Roisin
Content Warning: These stories are about violence, abuse, neglect and exploitation and may include references to suicide or self-harming behaviours. They may contain graphic descriptions and strong language and may be distressing. Some narratives may be about First Nations people who have passed away. If you need support, please see Contact & support.
Roisin is in her 40s and has complex post-traumatic stress disorder and spinal stenosis, which limits how far she can walk and how long she can stand.
‘I was recently also diagnosed as autistic,’ Roisin told the Royal Commission. ‘I had been misdiagnosed with borderline personality disorder prior to my [autism] diagnosis which is quite common for women … The lack of diagnosis has been incredibly damaging for me.’
Roisin is academically gifted, but other kids bullied her at school for her autism-related behaviours. Her family didn’t support her and in her teens she began to self-harm and drink.
Since being diagnosed with autism, Roisin said she’s ‘actually understanding’ herself for the first time in her life.
‘Which is wonderful, but for [more than 40] years a lot of opportunities sort of passed me by.’
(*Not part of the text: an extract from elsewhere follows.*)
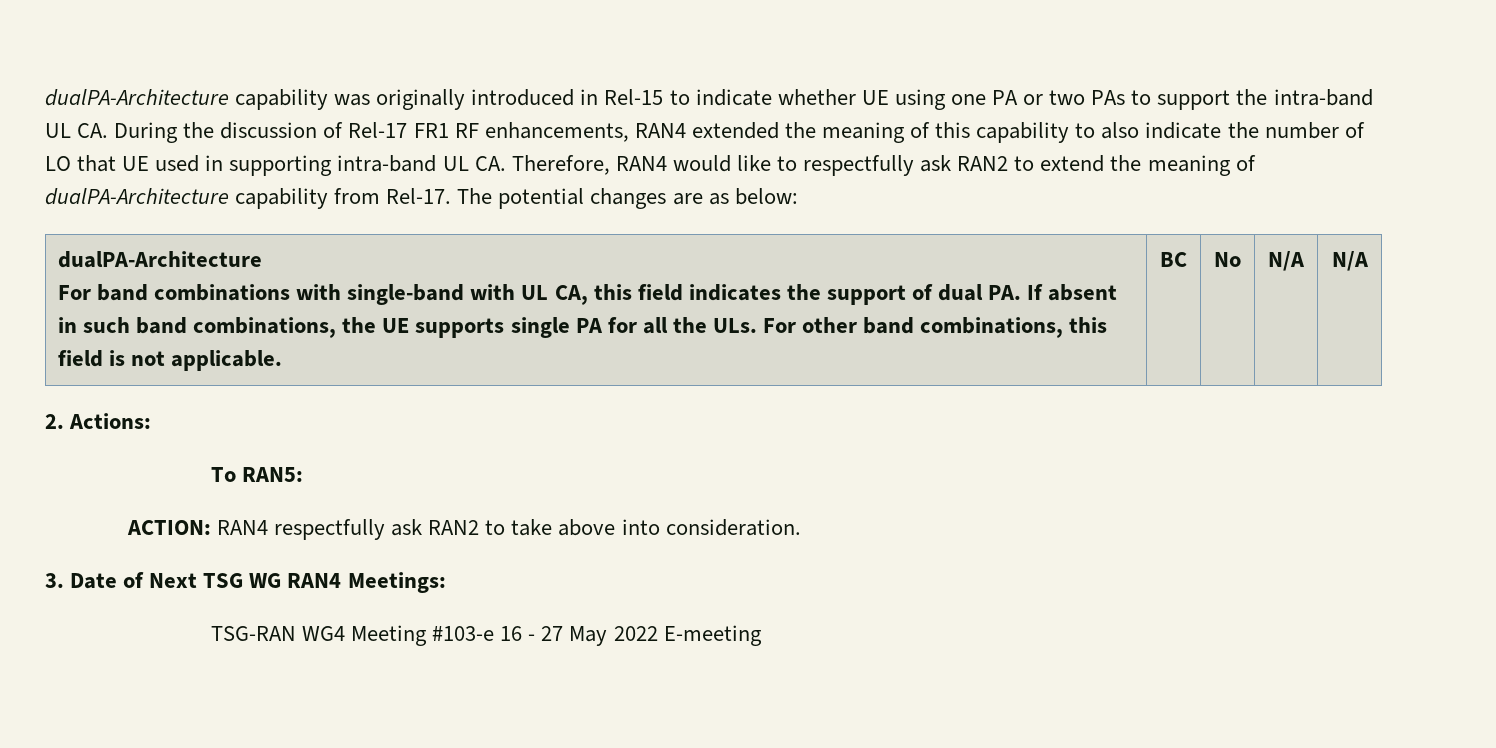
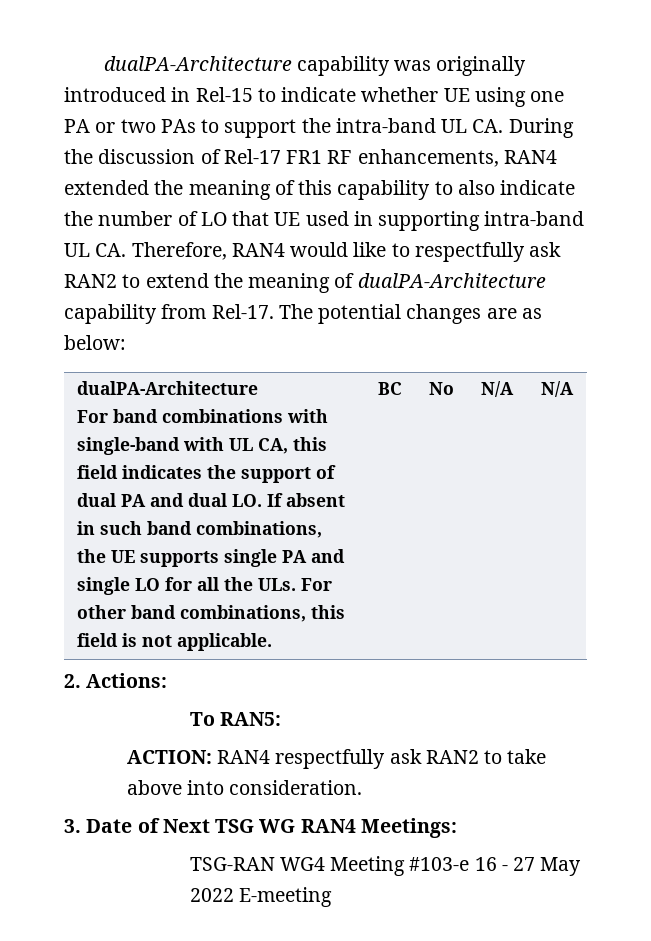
[988,285,1022,300] PA. -> [121,493,263,507] PA and dual LO.
(603, 325) none -> [311,549,346,563] [77,577,161,595] and single LO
Roisin’s children, in their teens and 20s, are also autistic. Both were well supported in primary school, but when they reached high school the education department denied them support because their IQ is too high.
‘[The system] is not built to be delivered to kids that have communication issues,’ Roisin said.
The school refused to let her children’s therapists help them in class.
‘We did provide [the school] with a bunch of reports and recommendations about how to support [them]. It turned out after the first year that we found out that none of the teachers have read them … The level of care factor was very, very low. I think my son had a lot of potential which was missed, which was unfortunate. His confidence decreased over the years.’
Roisin said the poor quality of some service providers caused further damage.
‘We’ve had speech therapists who might attend and meet my children who, due to their own trauma, have difficulty engaging and building a rapport with service providers. And they build relationships with my children and they leave after the second session.’
Roisin said her eldest son now refuses to see speech therapists.
The lack of appropriate support provided to her son at school or from service providers has made his anxiety and depression worse.
‘He was unable to leave his room for about seven weeks at one stage. He was unable to communicate more than a sentence at a time for about three months.’
In his final years, the school told her to enrol him in distance education.
‘They didn’t want my son at the school.’
Roisin instead enrolled him in a vocational college, and he’s now studying at university.
‘My son’s quite amazing when it comes to his resilience. He’s a very special person.’
Since her own autism diagnosis, and with NDIS support, Roisin is also studying at university.
‘I’m doing a dual degree which I think is just, you know, rewarding. It has come from the last few years – having the NDIS plan, having more consistent support. So things around the house, I can’t organise my life to save it. Having assistance around the house really [helps] my ability to cope with other things.’
Disclaimer: This is the story of a person who shared their personal experience with the Royal Commission into Violence, Abuse, Neglect and Exploitation of People with Disability through a submission or private session. The names in this story are pseudonyms. The person who shared this experience was not a witness and their account is not evidence. They did not take an oath or affirmation before providing the story. Nothing in this story constitutes a finding of the Royal Commission. Any views expressed are those of the person who shared their experience, not of the Royal Commission.